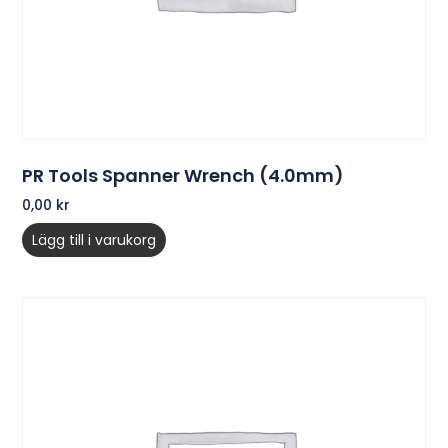
PR Tools Spanner Wrench (4.0mm)
0,00
kr
Lägg till i varukorg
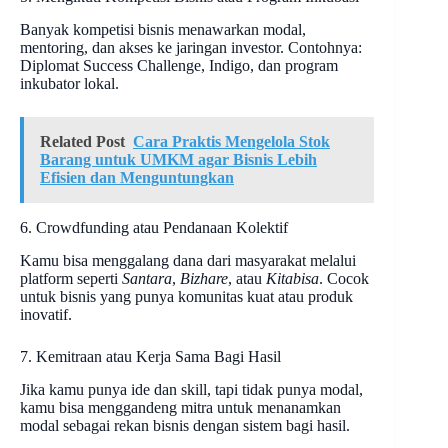
Banyak kompetisi bisnis menawarkan modal,
mentoring, dan akses ke jaringan investor. Contohnya:
Diplomat Success Challenge, Indigo, dan program
inkubator lokal.
Related Post
Cara Praktis Mengelola Stok
Barang untuk UMKM agar Bisnis Lebih
Efisien dan Menguntungkan
6. Crowdfunding atau Pendanaan Kolektif
Kamu bisa menggalang dana dari masyarakat melalui
platform seperti
Santara
,
Bizhare
, atau
Kitabisa
. Cocok
untuk bisnis yang punya komunitas kuat atau produk
inovatif.
7. Kemitraan atau Kerja Sama Bagi Hasil
Jika kamu punya ide dan skill, tapi tidak punya modal,
kamu bisa menggandeng mitra untuk menanamkan
modal sebagai rekan bisnis dengan sistem bagi hasil.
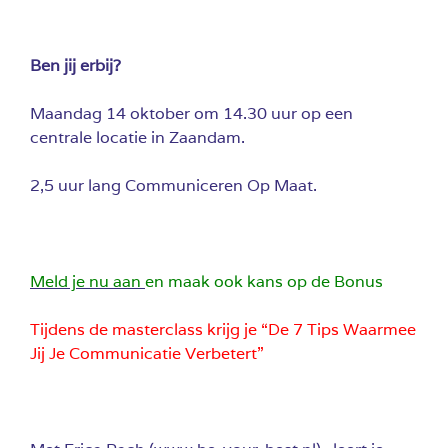
Ben jij erbij?
Maandag 14 oktober om 14.30 uur op een
centrale locatie in Zaandam.
2,5 uur lang Communiceren Op Maat.
Meld je nu aan
en maak ook kans op de Bonus
Tijdens de masterclass krijg je “De 7 Tips Waarmee
Jij Je Communicatie Verbetert”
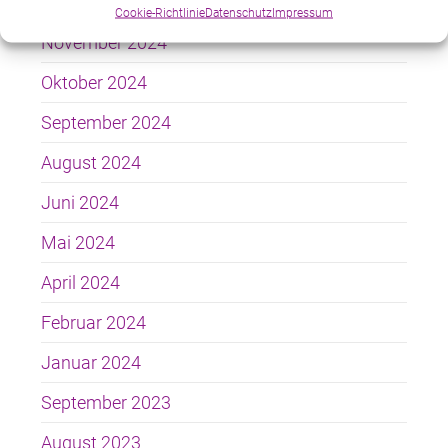
Dezember 2024
Cookie-Richtlinie
Datenschutz
Impressum
November 2024
Oktober 2024
September 2024
August 2024
Juni 2024
Mai 2024
April 2024
Februar 2024
Januar 2024
September 2023
August 2023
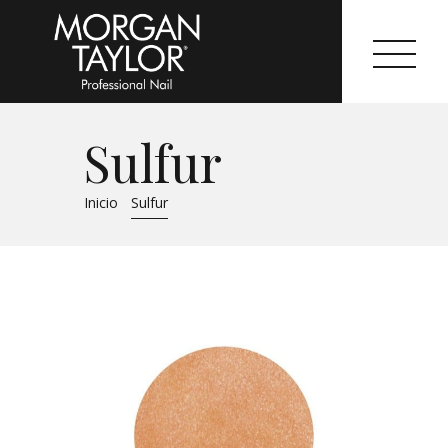
Sulfur
Morgan Taylor®
Inicio
Sulfur
Sistemas Profesionales
Cartas de Color
Catálogo
Colecciones
Tutoriales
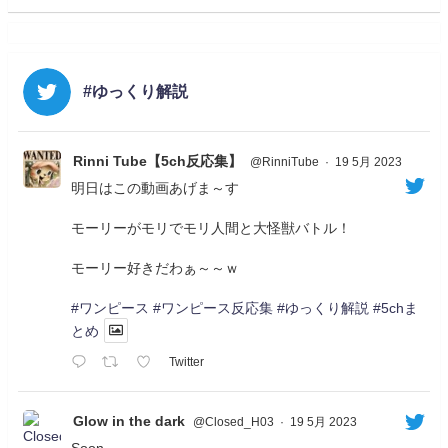
#ゆっくり解説
Rinni Tube【5ch反応集】
@RinniTube
·
19 5月 2023
明日はこの動画あげま～す
モーリーがモリでモリ人間と大怪獣バトル！
モーリー好きだわぁ～～ｗ
#ワンピース
#ワンピース反応集
#ゆっくり解説
#5chま
とめ
Twitter
Glow in the dark
@Closed_H03
·
19 5月 2023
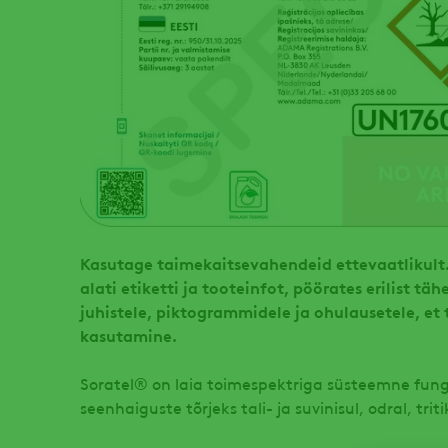
Kasutage taimekaitsevahendeid ettevaatlikult
alati etiketti ja tooteinfot, pöörates erilist t
juhistele, piktogrammidele ja ohulausetele, et
kasutamine.
Soratel® on laia toimespektriga süsteemne fung
seenhaiguste tõrjeks tali- ja suvinisul, odral, tritika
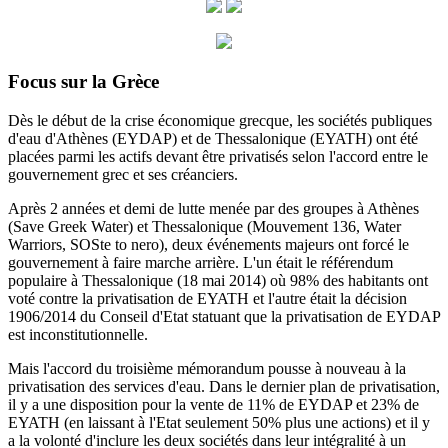
Focus sur la Grèce
Dès le début de la crise économique grecque, les sociétés publiques
d'eau d'Athènes (EYDAP) et de Thessalonique (EYATH) ont été
placées parmi les actifs devant être privatisés selon l'accord entre le
gouvernement grec et ses créanciers.
Après 2 années et demi de lutte menée par des groupes à Athènes
(Save Greek Water) et Thessalonique (Mouvement 136, Water
Warriors, SOSte to nero), deux événements majeurs ont forcé le
gouvernement à faire marche arrière.
L'un était le référendum
populaire à Thessalonique (18 mai 2014) où 98% des habitants ont
voté contre la privatisation de EYATH et l'autre était la décision
1906/2014 du
Conseil d'Etat statuant
que la privatisation de EYDAP
est inconstitutionnelle.
Mais l'accord du troisième mémorandum pousse à nouveau à la
privatisation des services d'eau.
Dans le dernier plan de privatisation,
il y a une disposition pour la vente de 11% de EYDAP et 23% de
EYATH (en laissant à l'Etat seulement 50% plus une actions) et il y
a la volonté d'inclure les deux sociétés dans leur intégralité à un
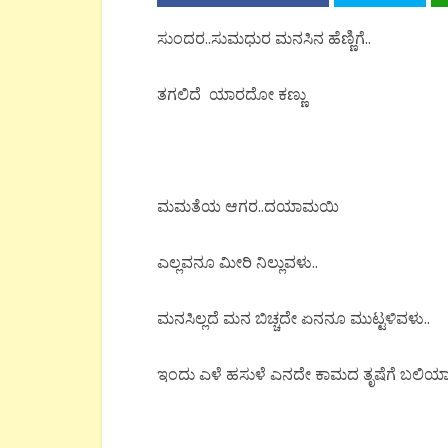
ಸುಂದರ..ಸುಮಧುರ ಮನಸಿನ ಹೆಣ್ಣಿಗೆ..
ತಗಲಿದೆ ಯಾರದೋ ಕಣ್ಣು
ಮಮತೆಯ ಆಗರ..ದಯಾಮಯಿ
ಎಲ್ಲವನೂ ಮೀರಿ ನಿಲ್ಲುವಳು..
ಮನಸಿಲ್ಲದೆ ಮನ ಬಿಚ್ಚದೇ ಏನನೂ ಮುಟ್ಟಳಿವಳು..
ಇಂದು ಎಳೆ ಹಸುಳೆ ಎನದೇ ಕಾಮದ ತೃಷೆಗೆ ಬಲಿಯ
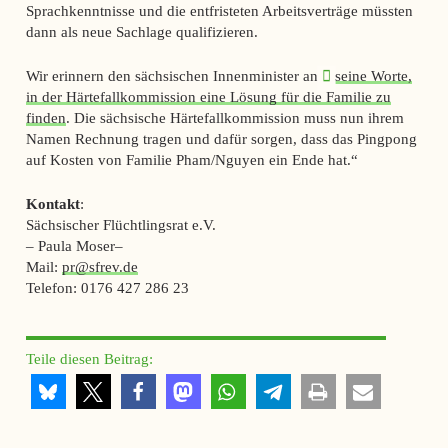
Sprachkenntnisse und die entfristeten Arbeitsverträge müssten
dann als neue Sachlage qualifizieren.
Wir erinnern den sächsischen Innenminister an
seine Worte,
in der Härtefallkommission eine Lösung für die Familie zu
finden
. Die sächsische Härtefallkommission muss nun ihrem
Namen Rechnung tragen und dafür sorgen, dass das Pingpong
auf Kosten von Familie Pham/Nguyen ein Ende hat.“
Kontakt
:
Sächsischer Flüchtlingsrat e.V.
– Paula Moser
–
Mail:
pr
@sfrev.de
Telefon:
0176 427 286 23
Teile diesen Beitrag:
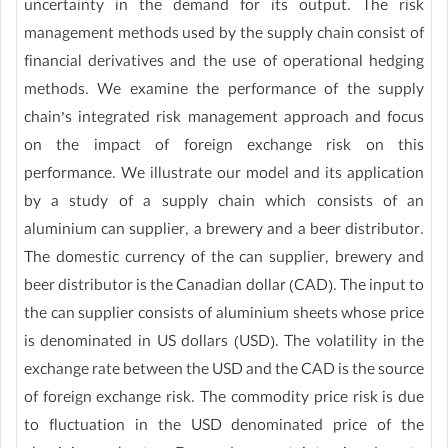
uncertainty in the demand for its output. The risk
management methods used by the supply chain consist of
financial derivatives and the use of operational hedging
methods. We examine the performance of the supply
chain’s integrated risk management approach and focus
on the impact of foreign exchange risk on this
performance. We illustrate our model and its application
by a study of a supply chain which consists of an
aluminium can supplier, a brewery and a beer distributor.
The domestic currency of the can supplier, brewery and
beer distributor is the Canadian dollar (CAD). The input to
the can supplier consists of aluminium sheets whose price
is denominated in US dollars (USD). The volatility in the
exchange rate between the USD and the CAD is the source
of foreign exchange risk. The commodity price risk is due
to fluctuation in the USD denominated price of the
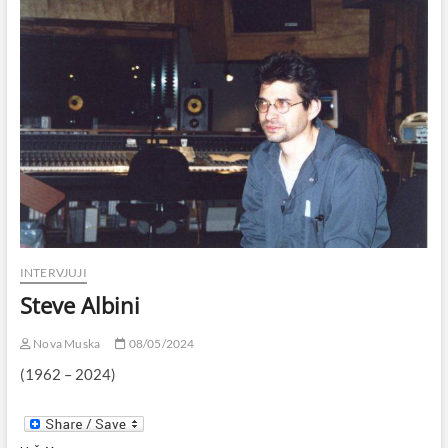
2025)
INTERVJUJI
Steve Albini
Nova Muska
08/05/2024
(1962 – 2024)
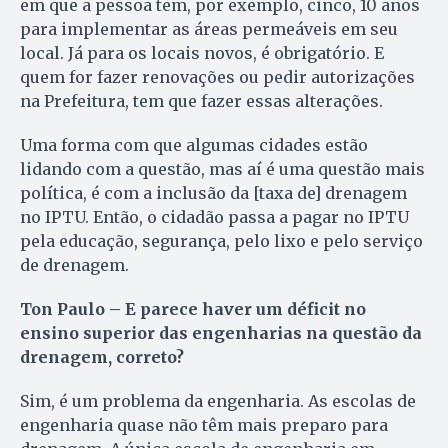
em que a pessoa tem, por exemplo, cinco, 10 anos
para implementar as áreas permeáveis em seu
local. Já para os locais novos, é obrigatório. E
quem for fazer renovações ou pedir autorizações
na Prefeitura, tem que fazer essas alterações.
Uma forma com que algumas cidades estão
lidando com a questão, mas aí é uma questão mais
política, é com a inclusão da [taxa de] drenagem
no IPTU. Então, o cidadão passa a pagar no IPTU
pela educação, segurança, pelo lixo e pelo serviço
de drenagem.
Ton Paulo – E parece haver um déficit no
ensino superior das engenharias na questão da
drenagem, correto?
Sim, é um problema da engenharia. As escolas de
engenharia quase não têm mais preparo para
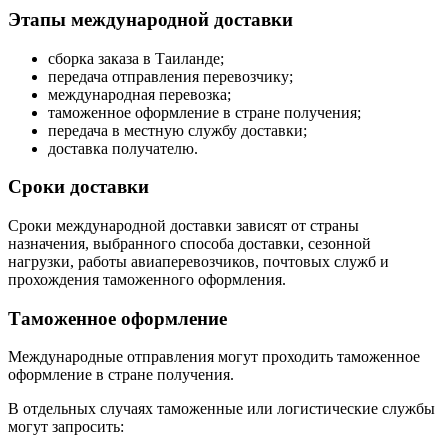
Этапы международной доставки
сборка заказа в Таиланде;
передача отправления перевозчику;
международная перевозка;
таможенное оформление в стране получения;
передача в местную службу доставки;
доставка получателю.
Сроки доставки
Сроки международной доставки зависят от страны
назначения, выбранного способа доставки, сезонной
нагрузки, работы авиаперевозчиков, почтовых служб и
прохождения таможенного оформления.
Таможенное оформление
Международные отправления могут проходить таможенное
оформление в стране получения.
В отдельных случаях таможенные или логистические службы
могут запросить:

> [WHAT YOU HAVE TO DO]: Going through the records, work out how many lines contain the word "exchange". Please answer with the number only.

> [TASK OUTPUT]: 3